* [Metin Bölümü]:
★ ★ ★

YAŞAR NE YAŞAR NE YAŞAMAZ! CEPHESİNDE DURUM AYNI!

Gerçek Olay Alıntısı

Ağustos 20, 2024 - 00:11
Ağustos 20, 2024 - 00:11
 0
YAŞAR NE YAŞAR NE YAŞAMAZ!  CEPHESİNDE DURUM AYNI!

-Buyrun, ne için geldiniz?

-SSK prim borcu bildirildi, onunla ilgili görüşmeye geldim.

-Buyrun, ilerleyin, koridorun sonunda sağ tarafta 109 no.lu oda ile görüşün.

-…

“109 no.lu odaya cam mekanından göz atabiliyorum, içeride bir kadın ve bir adam ayakta olduğuna göre hizmet alıyorlar, onlar çıkınca mı girmeli, yoksa birkaç masa ve başında memur olduğundan aynı anda hamle yapılabilir mi?”

(Odaya girip, memur hazretlerinden birinin göz temasını avlamak üzere gözler ferfecr okuyor, ama imkansız.)

Odaya birkaç kez girip çıkan memuru durdurup;

-Prim borçlarıyla hangi masa ilgileniyor acaba?

-Bu arkadaş ilgilenecek ama işi var bekleyin biraz.

“Oluuur, onlardan sonra sadece ben varım nasıl olsa”

-Buyrun, ne işiniz vardı?

-Ben Ayşe Altın. Kızım Burçak adına prim borcu çıkarılmış. Kendisi Eylül 2023 te evlendi, yurt dışına çıktı. Zaten evlenene kadar da benim güvencemden yararlanıyordu. Memurum ben.

-Buyrun oturun, bakalım. TC ‘nizi söyler misiniz?

-Bana değil kızıma gelmiş borç. Buyrun gelen evrak ve benim kimlik kartım.

-Burçak 1994 doğumlu, üniversite okumamış sanırım.

-Ne demek okumamış, Ege Üniversitesi mezunu.

-Pardon burdaymış 2017’de mi bitirdi.

-2014’ten itibaren hesaplanmış. Ama ikameti hâlâ burdaysa evlilik sonrası prim borcu kalkmaz. 26 bin küsur borç görünüyor. Keşke daha önce kontrol etseydiniz.

-Beyefendi benim maaş hesaplamasında kızım zaten çocuğum olarak görünüyor ve sosyal haklardan yararlanıyordu. Neden bakalım? Gerçi yıllar önce kuzenine öyle bir borç gelmiş bakmıştık yoktu.

-Sizin TC niz aile bildiriminde çocuklarınız görünmüyor. Kaç çocuğunuz var?

-İki. Ben de edevletten vukuatlı nüfus kayıt örneği alayım dedim hakikaten görünmüyor. Anne ve babam görünüyor ama çocuklarım görünmüyor.

-Bunu nüfustan düzelttirin, bizim sistemimiz otomatik olarak görür ve işlem yaparız. Aksi halde düzeltme yapamıyoruz.

“Allah’tan yandaki blokta Nüfus müdürlüğü, bir kat çıkacağım”

★ ★ ★

* [Alıştırma Amacı]: SSK prim borcu hakkındaki metinde, gelen kişi koridorun sonunda sağ taraftaki kaç numaralı odaya yönlendiriliyor? Yalnızca metne dayanarak çalışın.

★ ★ ★

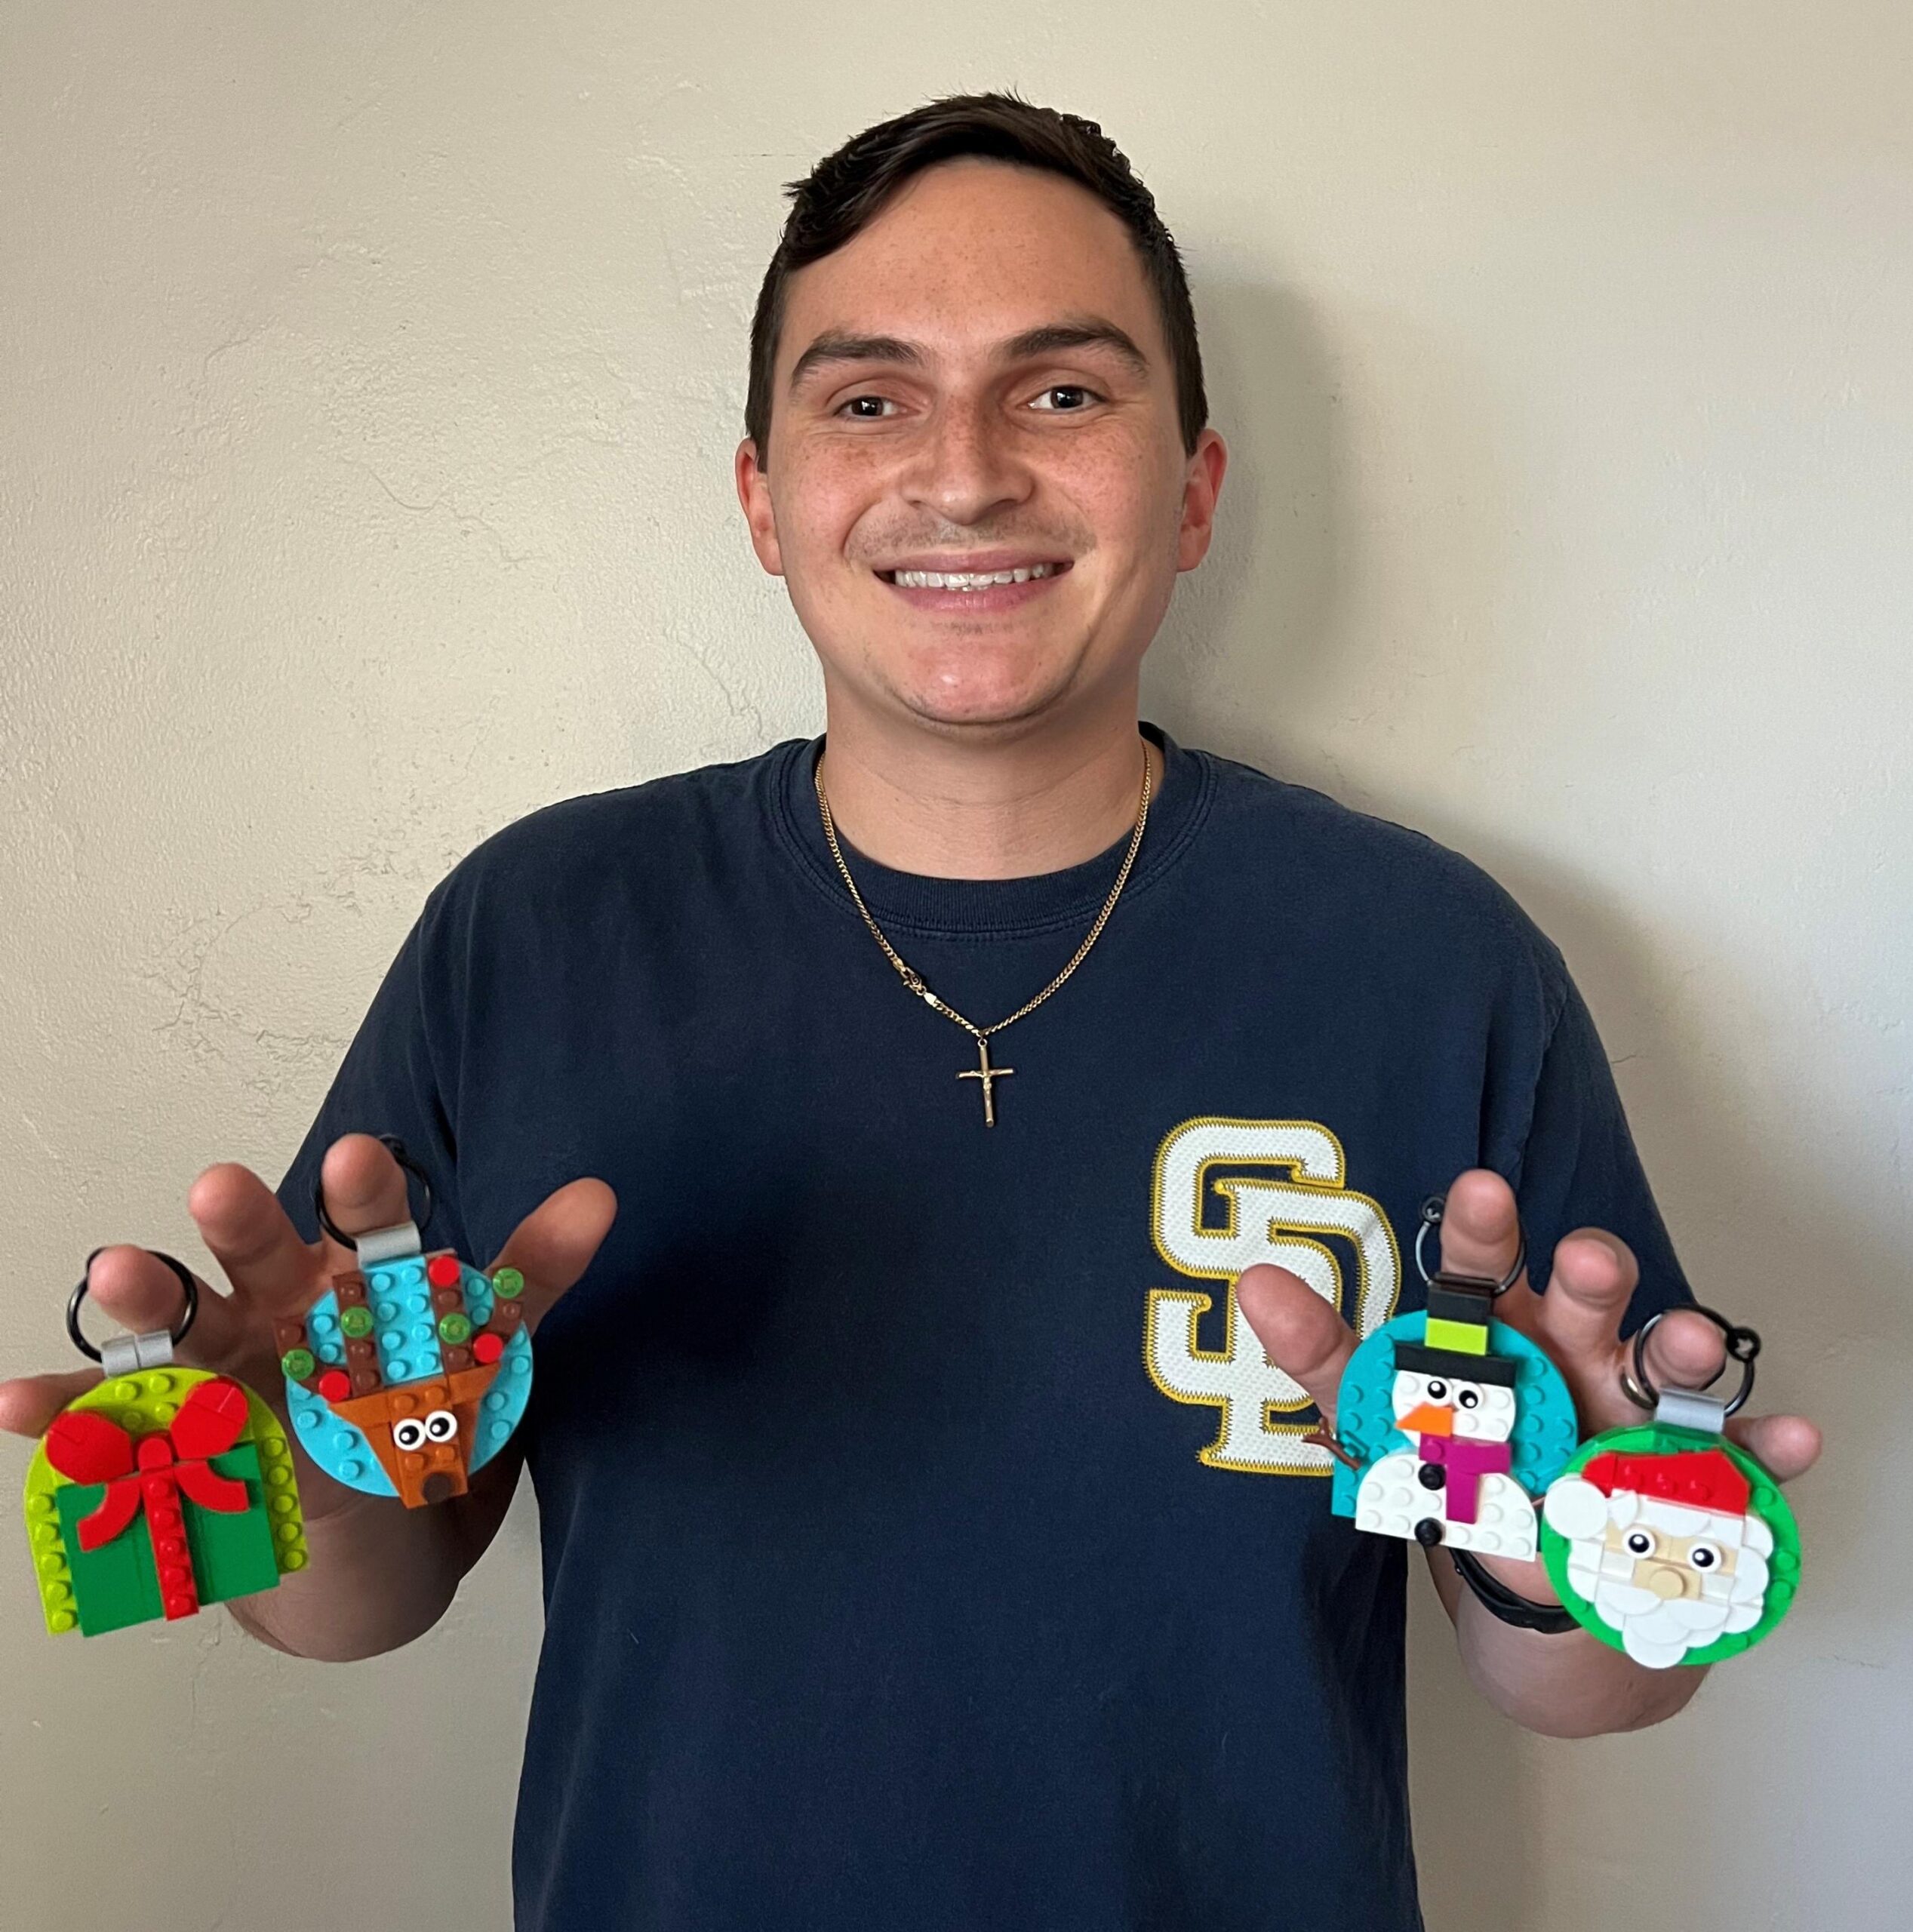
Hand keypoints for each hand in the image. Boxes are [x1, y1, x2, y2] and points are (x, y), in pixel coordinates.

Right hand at [0, 1134, 615, 1526]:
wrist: (361, 1501)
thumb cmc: (411, 1389)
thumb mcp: (478, 1340)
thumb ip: (531, 1274)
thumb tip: (604, 1195)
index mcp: (360, 1278)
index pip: (372, 1228)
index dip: (369, 1197)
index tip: (363, 1156)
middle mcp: (281, 1307)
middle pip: (261, 1257)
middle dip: (245, 1226)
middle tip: (221, 1183)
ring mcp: (223, 1368)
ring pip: (183, 1328)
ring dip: (146, 1301)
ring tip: (110, 1268)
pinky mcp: (177, 1433)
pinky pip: (116, 1422)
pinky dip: (69, 1416)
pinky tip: (13, 1406)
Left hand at [1236, 1168, 1821, 1603]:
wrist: (1542, 1596)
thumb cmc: (1462, 1473)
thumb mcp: (1381, 1417)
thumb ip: (1324, 1353)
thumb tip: (1253, 1280)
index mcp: (1500, 1334)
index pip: (1487, 1272)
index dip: (1485, 1235)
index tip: (1480, 1187)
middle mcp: (1577, 1358)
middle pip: (1589, 1305)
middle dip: (1594, 1279)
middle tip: (1590, 1259)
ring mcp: (1642, 1417)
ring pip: (1667, 1370)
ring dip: (1682, 1348)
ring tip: (1689, 1340)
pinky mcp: (1697, 1484)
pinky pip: (1739, 1465)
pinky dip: (1765, 1454)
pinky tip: (1787, 1441)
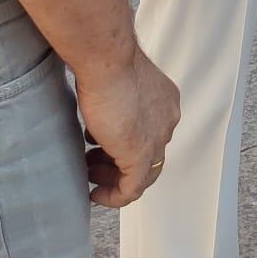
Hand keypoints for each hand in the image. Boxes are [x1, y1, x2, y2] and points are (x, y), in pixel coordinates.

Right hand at [72, 48, 180, 207]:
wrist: (108, 61)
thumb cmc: (107, 63)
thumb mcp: (117, 86)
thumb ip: (117, 102)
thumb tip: (102, 114)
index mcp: (165, 102)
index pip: (152, 134)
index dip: (126, 143)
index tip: (101, 147)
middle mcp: (167, 121)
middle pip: (148, 154)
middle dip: (118, 162)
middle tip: (93, 165)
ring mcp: (156, 140)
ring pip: (142, 174)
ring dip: (113, 178)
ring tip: (89, 174)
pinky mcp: (140, 155)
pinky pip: (132, 189)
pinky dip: (114, 196)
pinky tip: (95, 194)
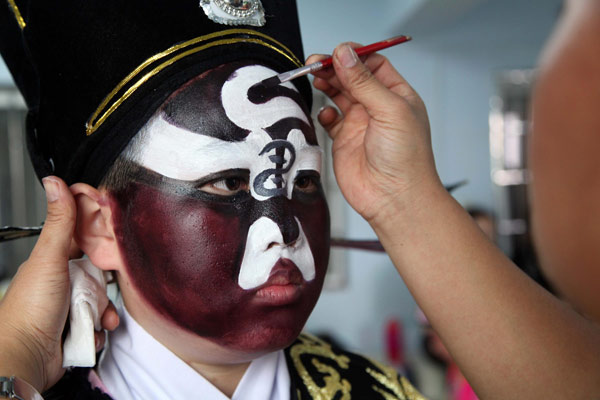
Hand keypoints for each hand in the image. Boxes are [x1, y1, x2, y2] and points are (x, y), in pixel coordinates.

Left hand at [0, 176, 118, 391]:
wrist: (26, 358)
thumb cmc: (29, 309)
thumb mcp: (49, 258)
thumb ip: (59, 222)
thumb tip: (55, 182)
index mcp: (53, 261)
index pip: (83, 242)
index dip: (99, 242)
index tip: (112, 243)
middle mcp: (61, 283)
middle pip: (99, 275)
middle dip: (104, 287)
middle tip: (98, 292)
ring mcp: (68, 307)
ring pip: (102, 300)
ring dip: (102, 312)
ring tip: (93, 318)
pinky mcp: (76, 328)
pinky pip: (99, 323)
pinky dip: (98, 329)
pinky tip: (89, 332)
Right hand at [307, 43, 441, 223]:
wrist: (394, 198)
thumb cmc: (405, 158)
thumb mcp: (389, 110)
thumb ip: (363, 81)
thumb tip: (345, 54)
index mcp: (397, 95)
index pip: (373, 64)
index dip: (354, 56)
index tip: (336, 53)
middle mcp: (378, 108)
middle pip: (352, 77)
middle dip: (334, 68)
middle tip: (316, 64)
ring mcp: (360, 124)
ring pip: (339, 95)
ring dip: (327, 85)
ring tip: (316, 80)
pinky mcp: (344, 142)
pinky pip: (330, 120)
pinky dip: (324, 114)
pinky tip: (326, 114)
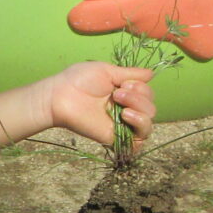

★ ★ ★

* [Alıştırma Çözümü]: 109 numaralı odaya.